**EXERCISE AIM:** Using the records below, find every line that includes "Example" and copy it.

**Stored data entries:**
————
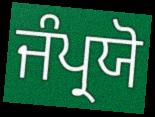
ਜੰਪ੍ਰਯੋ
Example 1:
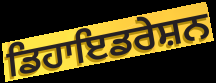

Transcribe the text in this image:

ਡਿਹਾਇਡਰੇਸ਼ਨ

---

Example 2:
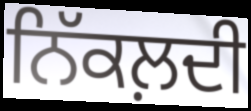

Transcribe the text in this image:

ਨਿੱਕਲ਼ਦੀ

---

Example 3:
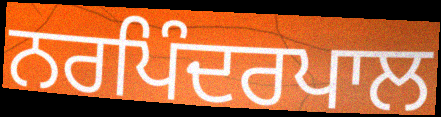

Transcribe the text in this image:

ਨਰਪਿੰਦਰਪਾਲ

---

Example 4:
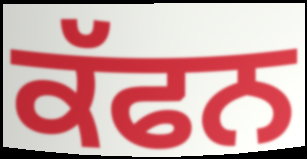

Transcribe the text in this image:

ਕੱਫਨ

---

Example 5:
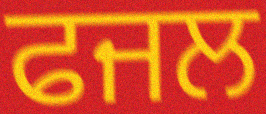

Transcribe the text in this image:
————
**THE COMPLETED TASK:**
Example 1:
Example 2:
Example 3:
Example 4:
Example 5:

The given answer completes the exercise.